Cedars of Lebanon State Park
My first cousin invited me to spend last weekend at a middle TN state park on the pretext that hubby was attending a conference. "We can take long leisurely walks in the woods while he's in meetings," she said. "We can talk and play games," she said. "We can just sit out on the porch and enjoy the peace and quiet and listen to the birds," she said. She lied!
There was plenty of talk alright and there were lots of games but that peace and quiet thingy? Non-existent. There was no hubby either. Instead there were assorted cousins and a couple of aunts from Memphis, Huntsville, AL and Columbus, GA and even a few from right around these parts. They seemed to be crawling out of the woodwork and I couldn't help but think of the circus with all those clowns piling out of a tiny car. Surprise!
Although I had nothing to do with it, my birthday wasn't scheduled until today, but my aunts and cousins made sure I had enough memories from last weekend's antics to carry me through 11/11/11 - a day of historic significance but another event I had nothing to do with.
Cedars of Lebanon State Park
Today is not only my birthday, it also belongs to Kurt Vonnegut, Alfred Fried, Carlos Fuentes, George Patton and Magda Goebels, wife of the notorious Nazi. The Mayflower Compact was signed on November 11, 1620, Nat Turner was executed on that day in 1831, and Washington became the 42nd state in 1889.
Nov. 11 is also Armistice Day, or that's what it was called when President Woodrow Wilson proclaimed it a day to commemorate the end of World War I. . .

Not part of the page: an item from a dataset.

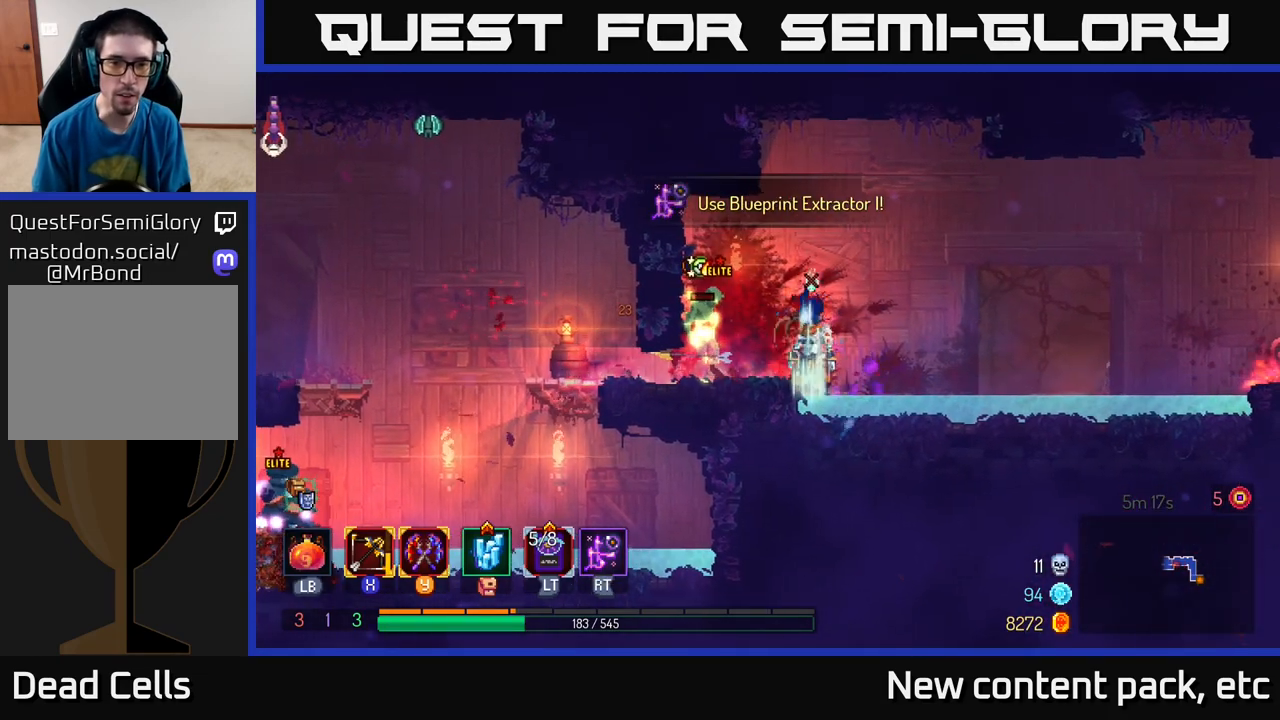
{"buttons": ["R1"], "left_stick": "center", "right_stick": "center", "events": []}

. . . known at the time as “The Great War” - officially ended when the Treaty of Versailles was signed on June 28, 1919, in the Palace of Versailles outside the town of Versailles, France. However, fighting ceased seven months earlier when an armistice, or temporary cessation of hostilities, between the Allied nations and Germany went into effect on the eleventh hour of the eleventh day of the eleventh month. For that reason, November 11, 1918, is generally regarded as the end of “the war to end all wars.”Originally, it was a day set aside for "parades and public meetings and a brief suspension of business beginning at 11:00 a.m." It wasn't declared a legal holiday until 1938 and in 1954 the name was changed to Veteran's Day in honor of all veterans in all wars. Guess that "war to end all wars" didn't work out so well.
Once a year, the left and right try to outdo one another in showing support for the men and women who risk their lives just so we at home have the right to fight and hate each other. During the rest of the year, however, our veterans largely go unappreciated and forgotten except in empty speeches. But hasn't this always been the case? Aren't the people who are always the most eager to send our men and women off to war the ones who put up the biggest obstacles to providing for them once they return?